На лице Шомона отражалась неописуемая смена чувств: ярость, порожденная ревностью, на миг накалилась почти до безумия – и вдруг рассеялась без следа. Каменное сердце в груди разом смягчилось. Какое-то новое, жаркое, всепоглощающее чувство хлынуло в душу; он взглянул на ту, которую любил, которую потерял навеки; она, дрожа, стояла перед ним – и к глазам его подступили слезы.

– Не бойся, – сказал он наконец, – не бойся ни за него, ни за себя. Бедное дитя! – ты так молода – нет, тебе не стать юной вдовой! Он останется жить!

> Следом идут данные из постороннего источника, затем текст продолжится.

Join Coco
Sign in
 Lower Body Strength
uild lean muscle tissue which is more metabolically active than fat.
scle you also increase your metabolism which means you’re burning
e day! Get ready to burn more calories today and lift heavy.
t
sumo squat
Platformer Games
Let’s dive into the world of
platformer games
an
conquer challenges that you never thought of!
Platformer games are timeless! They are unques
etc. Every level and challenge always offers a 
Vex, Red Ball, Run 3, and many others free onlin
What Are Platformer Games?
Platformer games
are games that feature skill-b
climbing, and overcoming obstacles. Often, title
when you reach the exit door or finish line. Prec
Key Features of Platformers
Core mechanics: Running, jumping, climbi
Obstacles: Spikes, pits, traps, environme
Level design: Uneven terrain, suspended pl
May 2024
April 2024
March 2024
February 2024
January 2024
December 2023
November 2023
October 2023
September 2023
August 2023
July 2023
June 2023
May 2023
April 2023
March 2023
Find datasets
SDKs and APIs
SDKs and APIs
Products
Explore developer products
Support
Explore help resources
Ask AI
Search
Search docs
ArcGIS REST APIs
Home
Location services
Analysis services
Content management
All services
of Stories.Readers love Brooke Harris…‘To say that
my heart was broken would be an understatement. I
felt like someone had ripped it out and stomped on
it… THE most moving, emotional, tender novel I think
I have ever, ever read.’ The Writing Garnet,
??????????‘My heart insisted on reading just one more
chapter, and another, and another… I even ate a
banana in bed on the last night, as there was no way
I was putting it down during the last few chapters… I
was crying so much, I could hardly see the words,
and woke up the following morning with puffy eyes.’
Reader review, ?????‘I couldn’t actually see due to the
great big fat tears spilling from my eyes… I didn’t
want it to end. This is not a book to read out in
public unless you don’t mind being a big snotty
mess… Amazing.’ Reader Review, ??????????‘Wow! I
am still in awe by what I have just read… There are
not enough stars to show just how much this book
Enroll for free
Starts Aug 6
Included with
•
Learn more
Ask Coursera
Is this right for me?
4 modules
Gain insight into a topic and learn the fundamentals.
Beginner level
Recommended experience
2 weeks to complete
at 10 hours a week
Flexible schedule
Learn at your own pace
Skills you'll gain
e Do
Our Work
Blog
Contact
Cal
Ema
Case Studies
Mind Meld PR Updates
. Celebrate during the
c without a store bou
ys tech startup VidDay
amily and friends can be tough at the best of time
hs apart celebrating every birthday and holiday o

Однако усмирить пробужденную страсть толпы к кровопролитию даже для него было нелегкой задачей. Много часов потратил Луи на то, чтобы возбудить крестьян против сеньоров – и теперь вмиг задушить жажду насилия, которую он сам же и выпестовал, казалось невозможным. И все же его энергия и сильная воля преодолели сопротивление. Шомон победил. Он взял под уздцы мула и повел их прочь из деревни. Все молчали: Фанни не знала, что сказать, остальным замкнуло уста изумление. Луи дошел с ними до поворота дороги, скрывшего их от взглядов крестьян. О чем он думал, никто не догадывался; выглядел он спокойным. На повороте передал поводья шевалье, сказал негромко: «Прощайте» – и притронулся к шляпе в ответ на их восклицания. Семья двинулась дальше, а Фанни обернулась, чтобы взглянуть на любимого в последний раз: словно в раздумье, он стоял на том же месте – и вдруг вместо того, чтобы вернуться в деревню, начал взбираться вверх по крутому склону горы, по знакомой тропе, уводящей его прочь от сцены недавних подвигов. Он спешил, словно бежал от погони; несколько мгновений – и скрылся из виду.

Еще немного беглецы прошли в потрясенном молчании и лишь затем дали волю радости: мадам де Марвиль то и дело прижимала к груди сына, тот пылко и нежно благодарил Фанни за спасение своей жизни – а та молчала и лишь горько плакала.